His career has had ups and downs but he unanimously says, “The Student sit-in was the most difficult thing I’ve ever had to deal with here. I was left with them (students), I can’t believe how it worked out and when they were going on I never quite forgave the Deans at the time for leaving me to it. They talked a good argument but when the actual incident occurred they disappeared. I was the bad guy left there to hold down the fort. I was the only one who took responsibility.”
The student protests took place in November 2009 when the college was going through a rough patch, when cuts to the arts began, the students had had enough: “The students were perfectly entitled to be doing what they were doing but they had to be controlled.
“I had sympathy with them they were doing what they democratically had the right to do and were effectively demonstrating, they were only doing what students had done through the history of time. Eventually I negotiated. I asked he students to hand over their ID cards in order for the management to identify them. In identifying them we were able to commence disciplinary action, which in the first instance is suspension. It was tough but we got through it.”
For the first time in our chat I saw some genuine frustration, and it is clear Les holds some bitterness through how the protests were dealt with and what he was left to manage.
Finally an anecdote that showed a much more human side: “I think working in creative environment always has its challenges, I think they by nature say no,” Les speaks of the academics of LCC. “Which ultimately is frustrating but it sure does encourage some meaningful debates and that’s the upshot I suppose.”
So what next I ask Mr. Claridge? “Well I’ve been a chair at the magistrates court for over 20 years, I’d like to get back on the adult and youth panels. I worked on the family bench at times, but it’s not for me.”

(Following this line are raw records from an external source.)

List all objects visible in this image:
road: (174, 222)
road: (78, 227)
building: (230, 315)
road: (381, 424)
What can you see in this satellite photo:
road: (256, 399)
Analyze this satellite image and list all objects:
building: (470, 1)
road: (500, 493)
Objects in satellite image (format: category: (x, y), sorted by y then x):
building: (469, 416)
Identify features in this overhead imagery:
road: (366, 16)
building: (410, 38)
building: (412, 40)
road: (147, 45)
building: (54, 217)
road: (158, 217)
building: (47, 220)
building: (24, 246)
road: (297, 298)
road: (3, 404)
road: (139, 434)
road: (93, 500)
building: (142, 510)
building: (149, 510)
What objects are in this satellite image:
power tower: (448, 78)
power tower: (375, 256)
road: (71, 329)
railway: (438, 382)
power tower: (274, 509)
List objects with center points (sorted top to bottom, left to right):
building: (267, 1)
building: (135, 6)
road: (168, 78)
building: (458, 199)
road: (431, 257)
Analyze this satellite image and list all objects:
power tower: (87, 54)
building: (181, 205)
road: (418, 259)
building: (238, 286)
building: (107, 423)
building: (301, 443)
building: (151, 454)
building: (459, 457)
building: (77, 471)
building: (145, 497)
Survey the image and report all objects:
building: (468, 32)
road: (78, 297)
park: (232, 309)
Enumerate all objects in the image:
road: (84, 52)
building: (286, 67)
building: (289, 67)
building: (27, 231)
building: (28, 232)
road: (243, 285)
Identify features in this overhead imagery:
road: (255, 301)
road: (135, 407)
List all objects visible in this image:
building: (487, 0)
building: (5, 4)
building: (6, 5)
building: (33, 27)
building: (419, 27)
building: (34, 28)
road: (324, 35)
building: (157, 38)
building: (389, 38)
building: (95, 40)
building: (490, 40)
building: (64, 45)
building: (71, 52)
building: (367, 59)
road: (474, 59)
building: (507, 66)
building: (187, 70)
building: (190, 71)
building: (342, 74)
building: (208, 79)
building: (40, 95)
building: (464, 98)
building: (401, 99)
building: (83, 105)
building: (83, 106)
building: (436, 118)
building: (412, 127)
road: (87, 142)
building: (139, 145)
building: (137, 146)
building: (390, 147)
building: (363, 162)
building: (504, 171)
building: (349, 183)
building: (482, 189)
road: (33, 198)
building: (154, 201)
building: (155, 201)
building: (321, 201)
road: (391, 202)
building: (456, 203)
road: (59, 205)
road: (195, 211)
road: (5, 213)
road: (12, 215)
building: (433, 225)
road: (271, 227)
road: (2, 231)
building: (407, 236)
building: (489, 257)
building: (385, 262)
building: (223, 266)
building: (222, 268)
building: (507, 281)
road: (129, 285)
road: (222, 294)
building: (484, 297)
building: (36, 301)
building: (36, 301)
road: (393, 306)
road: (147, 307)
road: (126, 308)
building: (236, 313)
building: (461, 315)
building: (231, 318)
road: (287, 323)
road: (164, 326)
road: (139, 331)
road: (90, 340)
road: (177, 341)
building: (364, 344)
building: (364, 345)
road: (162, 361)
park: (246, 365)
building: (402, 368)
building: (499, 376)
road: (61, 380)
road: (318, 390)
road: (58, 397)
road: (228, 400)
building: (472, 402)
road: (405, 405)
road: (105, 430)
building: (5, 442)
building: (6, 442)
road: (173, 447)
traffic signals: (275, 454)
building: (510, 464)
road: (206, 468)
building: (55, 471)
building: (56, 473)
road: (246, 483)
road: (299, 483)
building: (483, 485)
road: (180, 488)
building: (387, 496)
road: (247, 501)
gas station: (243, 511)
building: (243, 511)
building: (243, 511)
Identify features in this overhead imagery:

Of course in his spare time his extra work feeds directly back to society and the local community, Les takes another step closer to becoming an altruistic man.
“I’ll increase my days at court to a couple days a week, but to be honest I’m looking forward to spending some time with my wife and seeing my daughters some more,” he said.
To get the essence of Les across through the written word is not only challenging but you miss out on being with such a joyous and infectious man.
While there is no doubt he’ll be a missed at LCC, I asked my final question, what will you miss the most?
Without any hesitation he says: “The people, the gang, the students, the atmosphere. I love it. Just being a part of an exciting buzzing environment. I leave the LCC in a place much stronger and powerful had I left it two or three years ago. Which is fabulous as it kind of means that the LCC doesn’t need Les Claridge anymore.”
We’re not so sure about that.
It is the house style of the Arts London News that job names are not rendered in capitals, unless it is a formal title like President, Prime Minister or Chancellor of the Exchequer.
But however it is written, Les will be missed at LCC and all of us on “that Arts paper” wish him well in his retirement.
Only one question remains: Who will have the megaphone when the next fire alarm goes off?